John said:
We ask them to bring some code samples. Some claim that everything
they've ever written is proprietary to some company, so they can't
show us any.
They probably have no joy in writing programs - poor guys.
The code tells the story. Most of what we have seen is ghastly.
Styles differ - from your other posting I see that you have some special
expectations. I find most code ghastly, too, but maybe for different
reasons ;-).
A program should start with context: who wrote it when, what it does,
what compiler/processor it's for, what is its revision history,
anything else that would be useful. And it should be carefully
commented alongside the code. A quick "coding" test won't show that.
Hm, a significant part of what you are looking at here is in the VCS, not in
the source. Like who wrote it when (blame command), revision history (log
command). Programming is about using tools. Not using a VCS is worse than
just writing ghastly code.
Comments? Depends on the strategy. For some projects, literate programming
is appropriate - e.g. you teach the user how to write such a software, and
understand the rationale behind. If you do test-driven development, your
documentation would be a spec plus tests. If you write a library, you would
use something like doxygen, where you document the use of each function
together with its implementation. The purpose here is to produce a user
manual out of the source code.
Actually writing in plain text what you already wrote in the programming
language (typical assembler-style along-side documentation) is IMHO not
good style for high level languages.

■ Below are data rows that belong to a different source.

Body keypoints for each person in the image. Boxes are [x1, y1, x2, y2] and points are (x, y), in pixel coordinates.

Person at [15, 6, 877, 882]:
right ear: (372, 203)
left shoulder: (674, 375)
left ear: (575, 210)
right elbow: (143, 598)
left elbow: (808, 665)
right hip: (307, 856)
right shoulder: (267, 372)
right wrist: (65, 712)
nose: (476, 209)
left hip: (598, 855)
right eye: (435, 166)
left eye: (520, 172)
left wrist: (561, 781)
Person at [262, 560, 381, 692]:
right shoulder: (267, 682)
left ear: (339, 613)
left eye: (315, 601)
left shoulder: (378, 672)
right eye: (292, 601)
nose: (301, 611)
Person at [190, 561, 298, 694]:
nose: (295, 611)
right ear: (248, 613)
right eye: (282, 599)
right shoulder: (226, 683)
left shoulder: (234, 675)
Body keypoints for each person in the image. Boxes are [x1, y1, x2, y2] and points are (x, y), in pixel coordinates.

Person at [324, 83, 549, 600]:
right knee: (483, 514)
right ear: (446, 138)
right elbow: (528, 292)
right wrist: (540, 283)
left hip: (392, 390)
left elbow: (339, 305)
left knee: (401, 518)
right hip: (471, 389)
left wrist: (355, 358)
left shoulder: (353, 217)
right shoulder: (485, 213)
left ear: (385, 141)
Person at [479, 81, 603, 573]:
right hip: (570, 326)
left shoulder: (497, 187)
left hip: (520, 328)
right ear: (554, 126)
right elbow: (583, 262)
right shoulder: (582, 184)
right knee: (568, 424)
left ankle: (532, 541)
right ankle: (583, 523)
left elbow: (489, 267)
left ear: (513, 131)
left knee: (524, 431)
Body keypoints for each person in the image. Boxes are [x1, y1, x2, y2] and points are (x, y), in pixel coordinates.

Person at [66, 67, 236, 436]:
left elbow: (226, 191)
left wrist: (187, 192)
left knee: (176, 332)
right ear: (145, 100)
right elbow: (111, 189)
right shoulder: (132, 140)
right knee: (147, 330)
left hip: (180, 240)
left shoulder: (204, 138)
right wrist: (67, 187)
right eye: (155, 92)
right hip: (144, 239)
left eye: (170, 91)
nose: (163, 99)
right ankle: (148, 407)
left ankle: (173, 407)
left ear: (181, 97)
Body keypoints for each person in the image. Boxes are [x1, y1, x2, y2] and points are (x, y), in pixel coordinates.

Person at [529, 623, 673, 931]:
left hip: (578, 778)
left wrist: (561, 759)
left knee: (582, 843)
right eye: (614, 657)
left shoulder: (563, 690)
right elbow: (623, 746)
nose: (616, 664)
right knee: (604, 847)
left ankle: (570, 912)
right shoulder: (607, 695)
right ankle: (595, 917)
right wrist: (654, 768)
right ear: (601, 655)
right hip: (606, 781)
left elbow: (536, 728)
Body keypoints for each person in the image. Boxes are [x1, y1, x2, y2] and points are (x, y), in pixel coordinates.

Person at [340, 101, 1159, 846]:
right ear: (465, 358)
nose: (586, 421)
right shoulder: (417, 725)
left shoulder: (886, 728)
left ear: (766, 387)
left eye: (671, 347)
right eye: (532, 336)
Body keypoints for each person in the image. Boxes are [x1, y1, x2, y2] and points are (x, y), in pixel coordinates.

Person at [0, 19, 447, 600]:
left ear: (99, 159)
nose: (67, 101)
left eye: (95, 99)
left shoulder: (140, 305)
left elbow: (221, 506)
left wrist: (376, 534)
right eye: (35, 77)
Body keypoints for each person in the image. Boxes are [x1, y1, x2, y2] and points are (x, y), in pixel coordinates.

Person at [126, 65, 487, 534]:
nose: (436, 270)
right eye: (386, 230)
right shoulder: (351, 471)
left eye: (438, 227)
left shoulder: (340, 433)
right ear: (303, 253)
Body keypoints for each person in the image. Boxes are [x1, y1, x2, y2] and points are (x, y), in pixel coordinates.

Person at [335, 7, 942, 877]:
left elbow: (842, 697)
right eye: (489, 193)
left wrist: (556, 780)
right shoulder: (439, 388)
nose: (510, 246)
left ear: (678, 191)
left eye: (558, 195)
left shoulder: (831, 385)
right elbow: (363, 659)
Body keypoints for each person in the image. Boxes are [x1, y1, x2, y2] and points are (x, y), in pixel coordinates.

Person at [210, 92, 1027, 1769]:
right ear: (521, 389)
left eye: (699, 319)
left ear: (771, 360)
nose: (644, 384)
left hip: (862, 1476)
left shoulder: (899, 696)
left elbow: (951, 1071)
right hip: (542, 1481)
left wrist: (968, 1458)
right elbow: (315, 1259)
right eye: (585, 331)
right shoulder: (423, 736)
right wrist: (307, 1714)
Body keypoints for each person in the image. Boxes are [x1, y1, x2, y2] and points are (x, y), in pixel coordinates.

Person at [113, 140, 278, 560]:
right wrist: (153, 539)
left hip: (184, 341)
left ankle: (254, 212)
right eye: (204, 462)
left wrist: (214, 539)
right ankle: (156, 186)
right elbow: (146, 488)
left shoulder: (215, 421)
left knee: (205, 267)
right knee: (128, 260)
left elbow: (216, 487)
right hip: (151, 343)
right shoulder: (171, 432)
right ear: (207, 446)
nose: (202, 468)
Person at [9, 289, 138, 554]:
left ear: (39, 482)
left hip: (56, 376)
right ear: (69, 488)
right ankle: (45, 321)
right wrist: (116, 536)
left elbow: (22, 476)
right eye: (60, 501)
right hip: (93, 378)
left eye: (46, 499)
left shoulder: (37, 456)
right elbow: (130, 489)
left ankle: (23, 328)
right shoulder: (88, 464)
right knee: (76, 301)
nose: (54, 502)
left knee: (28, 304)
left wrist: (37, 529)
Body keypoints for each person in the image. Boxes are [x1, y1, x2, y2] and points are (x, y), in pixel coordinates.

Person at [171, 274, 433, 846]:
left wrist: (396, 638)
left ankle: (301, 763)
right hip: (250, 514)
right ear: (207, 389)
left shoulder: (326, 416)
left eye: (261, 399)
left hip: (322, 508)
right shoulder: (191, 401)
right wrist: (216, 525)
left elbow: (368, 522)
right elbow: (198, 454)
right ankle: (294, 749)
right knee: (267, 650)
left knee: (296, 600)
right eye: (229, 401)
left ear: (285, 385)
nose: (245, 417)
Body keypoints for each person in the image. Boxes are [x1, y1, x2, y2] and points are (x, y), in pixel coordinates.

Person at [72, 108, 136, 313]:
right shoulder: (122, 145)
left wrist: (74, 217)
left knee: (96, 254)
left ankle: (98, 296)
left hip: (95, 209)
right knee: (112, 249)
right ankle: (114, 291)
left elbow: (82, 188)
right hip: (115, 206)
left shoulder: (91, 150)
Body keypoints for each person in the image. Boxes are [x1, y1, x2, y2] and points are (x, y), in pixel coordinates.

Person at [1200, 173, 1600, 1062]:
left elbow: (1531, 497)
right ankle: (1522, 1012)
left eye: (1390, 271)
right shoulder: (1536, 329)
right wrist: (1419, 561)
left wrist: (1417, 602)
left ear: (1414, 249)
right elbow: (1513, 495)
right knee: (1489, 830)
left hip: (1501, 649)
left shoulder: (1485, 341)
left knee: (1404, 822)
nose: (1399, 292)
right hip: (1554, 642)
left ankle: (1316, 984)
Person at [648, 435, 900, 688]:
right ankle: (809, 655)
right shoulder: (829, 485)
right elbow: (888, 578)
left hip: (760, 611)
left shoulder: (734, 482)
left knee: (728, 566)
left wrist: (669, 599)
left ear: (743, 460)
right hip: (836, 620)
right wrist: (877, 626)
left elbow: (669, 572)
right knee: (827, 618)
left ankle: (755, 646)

Using proper function and variable
names helps a lot, more is only for the reader who doesn't understand the
programming language. This is pointless most of the time - a programmer
must understand the programming language he uses and read it as fluently as
English text. Comments like
a += c; // add c to a
foo(a, c); // call foo with parameters a and c
don't add any value, except if the program is meant as beginner's
introduction into this particular programming language. Most projects
shouldn't fall into this category.
Most of the code we see is just a jumble. You have to figure out what
version of which language it's in (C? C++? Java? Python?) by examining
it line by line. Ditto trying to find out what it's supposed to do.
Language should be already identified by file name extension - what it is
supposed to do (briefly) by the file basename - at least for the smaller
programs you could discuss at an interview (larger programs might have
code-named parts, where you can't see function from filename. My widget
library is called MINOS, the widget editor Theseus - the programs live in
files with these names - of course, the first line in these files describe
briefly what it actually is). When you look on printouts, use
frame-generating software like a2ps (including syntax highlighting).